Static on the Dream Phone
Link: Static on the Dream Phone
"Verizon announced last month that it will open its network to ‘any application and any device’ by the end of next year.
But while Verizon’s pledge sounds promising, the language in which it is couched makes me wonder whether Verizon understands what a true open platform looks like. The announcement states that ‘the company will publish the technical standards the development community will need to design products to interface with the Verizon Wireless network,’ and that ‘devices will be tested and approved in a $20 million state-of-the-art testing lab.’ It’s not yet clear what standards developers will need to follow to write applications that work with both the device and the network, and who will control those standards.
This is not ‘open.’ It’s just a little less closed. A true open platform like the Internet doesn’t have certification of trusted devices or applications.

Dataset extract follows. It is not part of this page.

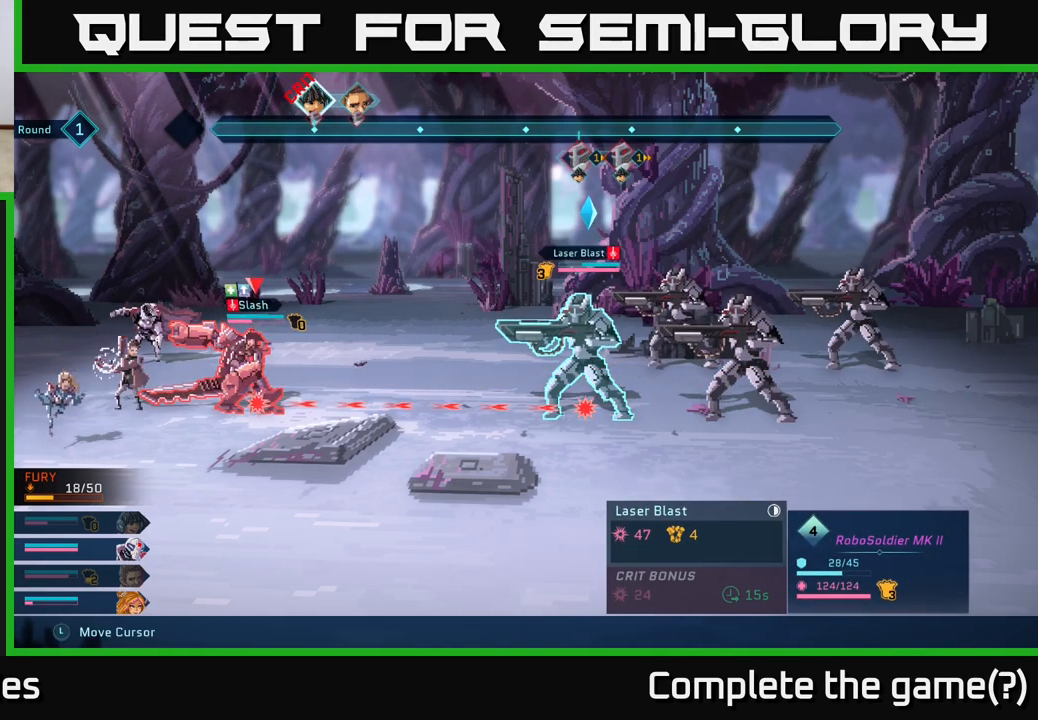
{"buttons": ["R2"], "left_stick": "center", "right_stick": "center", "events": [[17, "left_stick", "right"], [200, "left_stick", "center"]]}
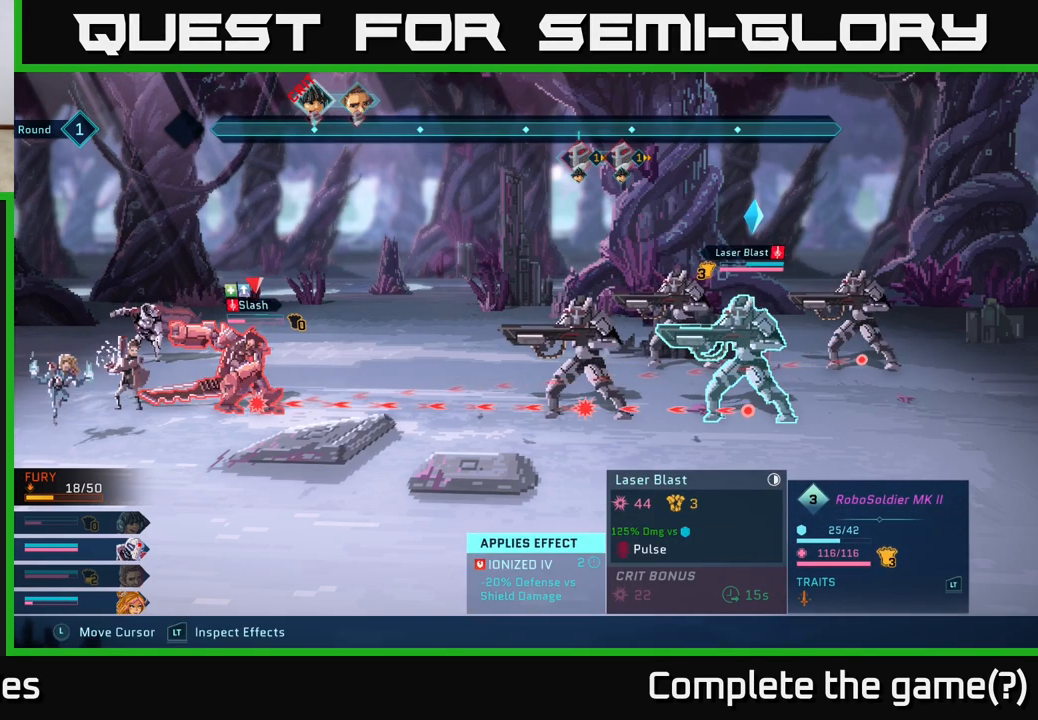
{"buttons": ["R2"], "left_stick": "up", "right_stick": "center", "events": [[267, "left_stick", "up-right"], [450, "left_stick", "up"]]}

Developers get to do anything they want, with the marketplace as their only judge and jury."
Tim O’Reilly in an op-ed in today’s New York Times makes the argument that if a developer has to ask permission to write an application on a given platform, that platform isn’t really open. This notion is one of the ten principles for platforms that I laid out in 2006 when I started Platform Associates.
As companies attempt to reap the benefits of open platforms, I’m seeing more and more situations where companies release fake open platforms — attempting to benefit from the momentum of platforms without performing the necessary activities to become an actual open platform. In Verizon’s case, one wonders what they think that "any device and any software" is supposed to mean.

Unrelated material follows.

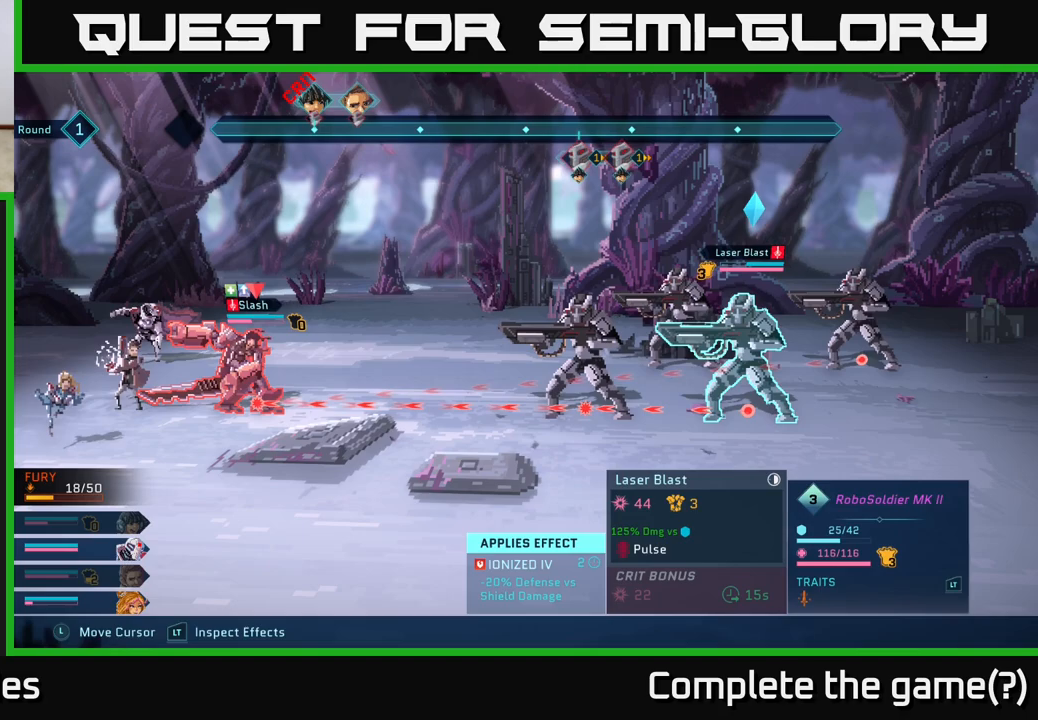
{"buttons": ["R2"], "left_stick": "center", "right_stick": "center", "events": [[233, "left_stick", "center"]]}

Unfortunately for them, fake platform companies are also missing out on the benefits. When I’m engaging with a company that wants to provide a platform, I try to keep it positive and emphasize the benefits to openness, rather than focusing on the horrible credibility problems that happen when you say you’re open but really aren’t. For example, a lot of big companies hire teams of business development specialists to trawl for partnership opportunities. What if these opportunities simply came to you? Similarly, most companies (even very large ones) have difficulty performing all the engineering work necessary to keep every kind of customer happy. What if you gave customers the ability to do this work themselves? And so on, and so forth.
Platforms that use the term "open" without actually being open do so at their peril, but they’re also missing out on huge opportunities.